TASK DETAILS — Given the entries that follow, write out exactly the lines starting at the one containing "left hip: (1542, 972)" and ending at the one containing "left wrist: (1587, 892)", both ends included, and only those.

Collection entries —
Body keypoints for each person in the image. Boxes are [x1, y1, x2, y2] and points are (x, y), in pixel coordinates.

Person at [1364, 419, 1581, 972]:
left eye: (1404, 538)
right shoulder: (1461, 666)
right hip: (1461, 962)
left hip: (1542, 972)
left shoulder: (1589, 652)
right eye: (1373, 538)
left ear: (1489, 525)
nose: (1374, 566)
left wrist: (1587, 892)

==

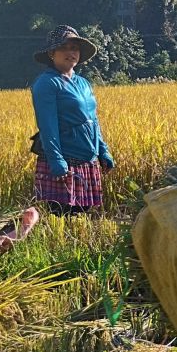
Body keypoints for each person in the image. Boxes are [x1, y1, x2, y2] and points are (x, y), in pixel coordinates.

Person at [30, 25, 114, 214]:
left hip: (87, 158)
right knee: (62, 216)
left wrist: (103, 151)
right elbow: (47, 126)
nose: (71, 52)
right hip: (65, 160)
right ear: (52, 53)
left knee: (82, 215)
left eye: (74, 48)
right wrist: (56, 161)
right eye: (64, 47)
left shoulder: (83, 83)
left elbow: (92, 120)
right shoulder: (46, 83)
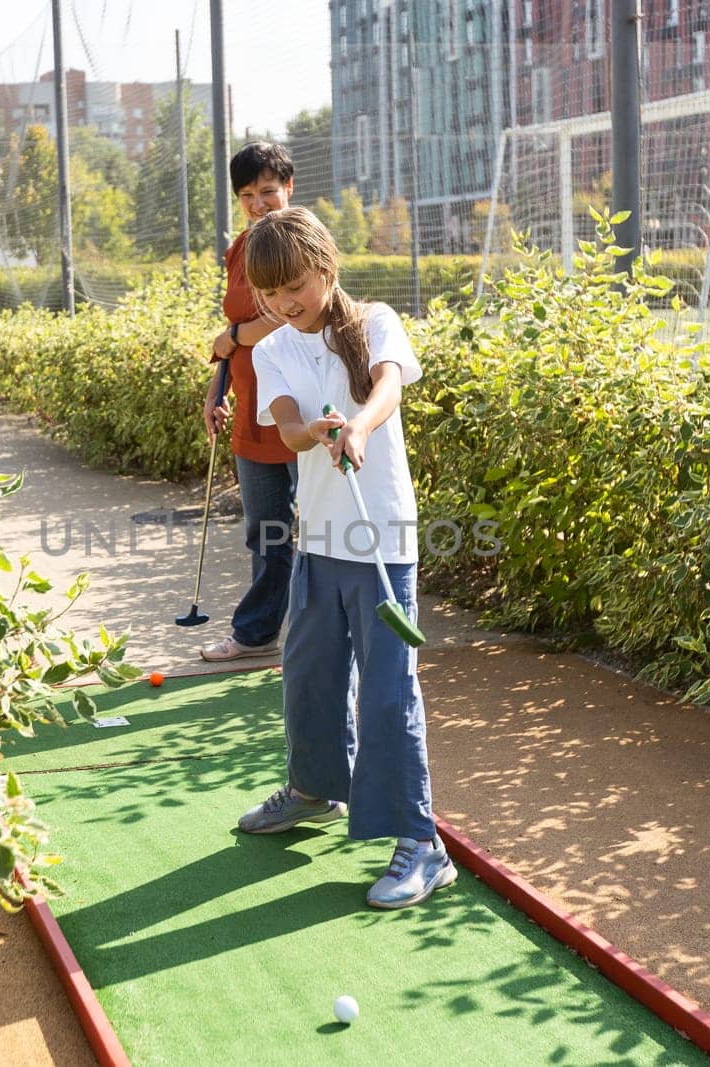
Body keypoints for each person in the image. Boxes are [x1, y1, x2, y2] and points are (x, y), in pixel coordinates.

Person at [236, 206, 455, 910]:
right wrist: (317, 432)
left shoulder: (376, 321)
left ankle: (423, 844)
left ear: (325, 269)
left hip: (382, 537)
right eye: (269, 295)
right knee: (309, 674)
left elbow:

RESULT OF THIS TASK —
left hip: (1542, 972)
left shoulder: (1589, 652)
right eye: (1373, 538)
left ear: (1489, 525)
nose: (1374, 566)
left wrist: (1587, 892)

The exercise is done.